Since foldl now has True as its accumulator, and there's nothing in the rest of the string that can make it false, 
isValid "st@ring.com" is true, so "st@ring.com" is a valid email.

We’ve seen three examples of common programming patterns, and we’ve put three powerful abstractions to help simplify the code used for them. To recap:

Map allows us to apply a function on every element in some data structure of uniform type.

Filter allows us to check a data structure for elements that pass some criteria, and return those only, while ignoring the rest.

Fold/Reduce allows us to use some function and some starting value (accumulator) to extract some information from every element in some data structure, and return the new value which has accumulated all of that information.

There are three very general, useful constructs that simplify a lot of iterative code into more readable code, as shown earlier. There might be a bit of a learning curve getting used to these abstractions, as opposed to traditional imperative programming, but after that’s over, there will be several ideal outcomes.

First, your code will look a lot more like what your design initially intended, rather than being obfuscated by the noise/boilerplate that loop constructs inevitably create.

Second, while loops can be very useful, every one looks different, even if two of them are doing very similar things. This leads to wasted time for the person trying to debug your code, and using a very common one liner like map, filter, or fold/reduce (assuming the function is nearby), will make your code that much clearer.

Lastly, you might have noticed that using these constructs tended to make our code more modular, by separating the function that did that one specific thing from the function that passed over some data structure. This is a good thing, because it makes your code a lot easier to write, read, debug, understand, and anything else you want to do with it.

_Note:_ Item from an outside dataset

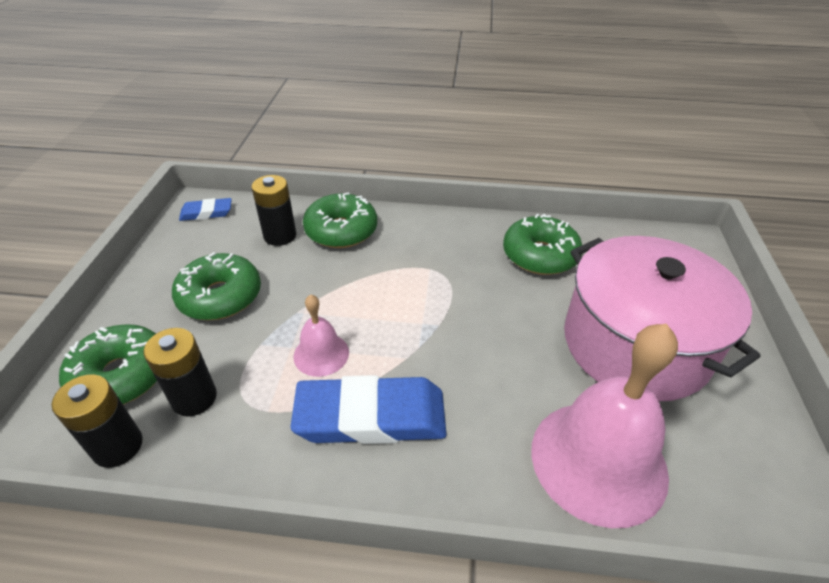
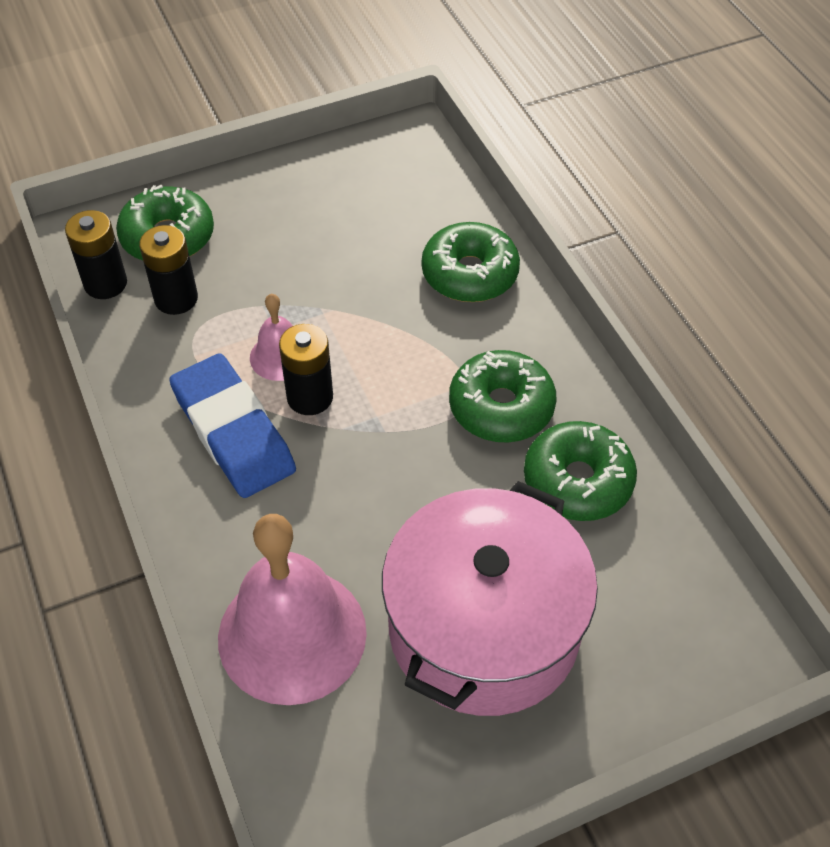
camera: 60 degrees right, 10 degrees up
green donut [172,252,261,320] -> green donut moved to [449,350,557,442]
blue eraser [179,198,232,221] -> none
black battery [251,175,296,246] -> black battery moved to [279,324,333,415]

While I did all of my examples for these constructs in Haskell, these ideas can be found in other, more mainstream languages like Python, Scala, and more, so if you ever have a language that supports these features, use them and reap the benefits. It’ll save some headaches from everyone, and help you think about your code in a different way, which is always a good thing.

In short, whenever you see these common patterns, use the best tools available to deal with them.